─── DATA SUPPLIED

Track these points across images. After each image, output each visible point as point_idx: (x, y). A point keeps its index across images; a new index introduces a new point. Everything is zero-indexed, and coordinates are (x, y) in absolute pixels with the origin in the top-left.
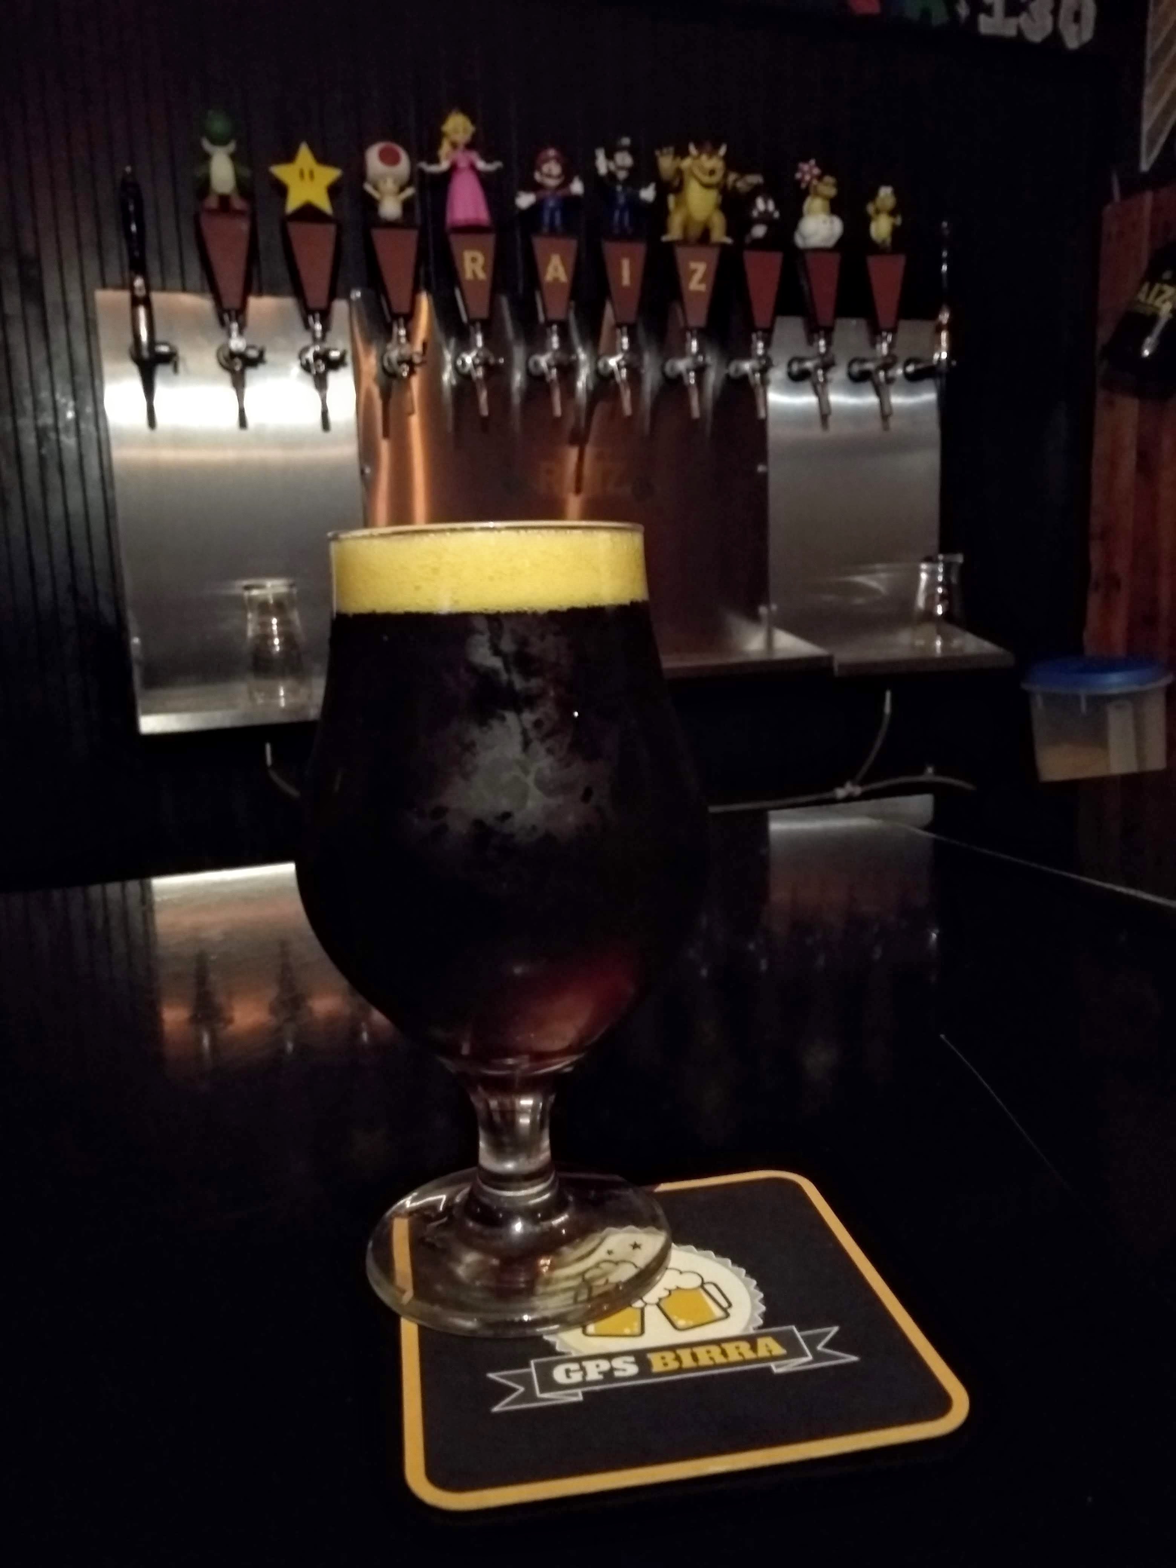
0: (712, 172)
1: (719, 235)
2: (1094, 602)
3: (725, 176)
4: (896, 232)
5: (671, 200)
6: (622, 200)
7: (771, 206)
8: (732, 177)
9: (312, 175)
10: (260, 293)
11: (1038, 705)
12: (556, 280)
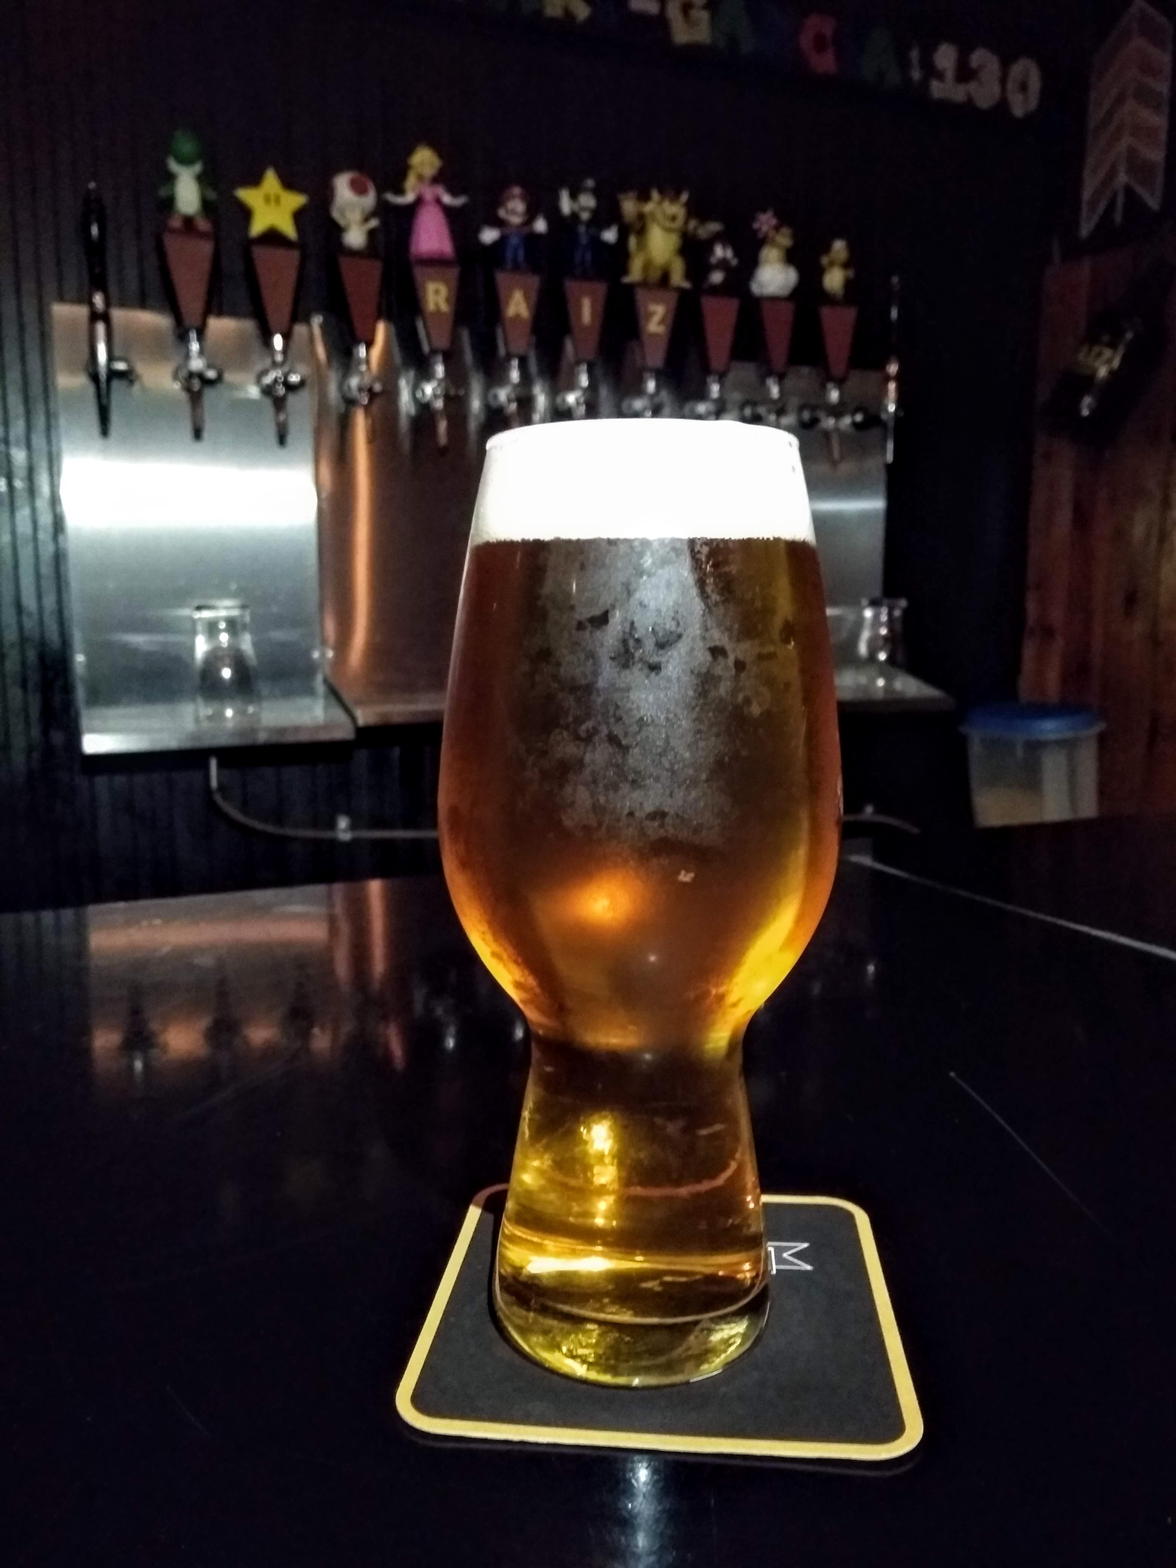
0: (673, 218)
1: (678, 278)
2: (1029, 651)
3: (686, 223)
4: (848, 284)
5: (632, 241)
6: (584, 240)
7: (729, 254)
8: (693, 224)
9: (278, 200)
10: (220, 314)
11: (976, 749)
12: (518, 316)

──────

Copy every line of the records above word for word, but leave out the pictures.

RESULT OF THIS EXERCISE »
Track these points across images. After each image, output each visible point as point_idx: (x, y). A point keeps its index across images; a new index introduces a new point. Everything is zero-indexed, and coordinates are (x, y) in absolute pixels with the origin in the top-left.
0: (712, 172)
1: (719, 235)
2: (1094, 602)
3: (725, 176)
4: (896, 232)
5: (671, 200)
6: (622, 200)
7: (771, 206)
8: (732, 177)
9: (312, 175)
10: (260, 293)
11: (1038, 705)
12: (556, 280)
0: (673, 218)
1: (678, 278)
2: (1029, 651)
3: (686, 223)
4: (848, 284)
5: (632, 241)
6: (584, 240)
7: (729, 254)
8: (693, 224)
9: (278, 200)
10: (220, 314)
11: (976, 749)
12: (518, 316)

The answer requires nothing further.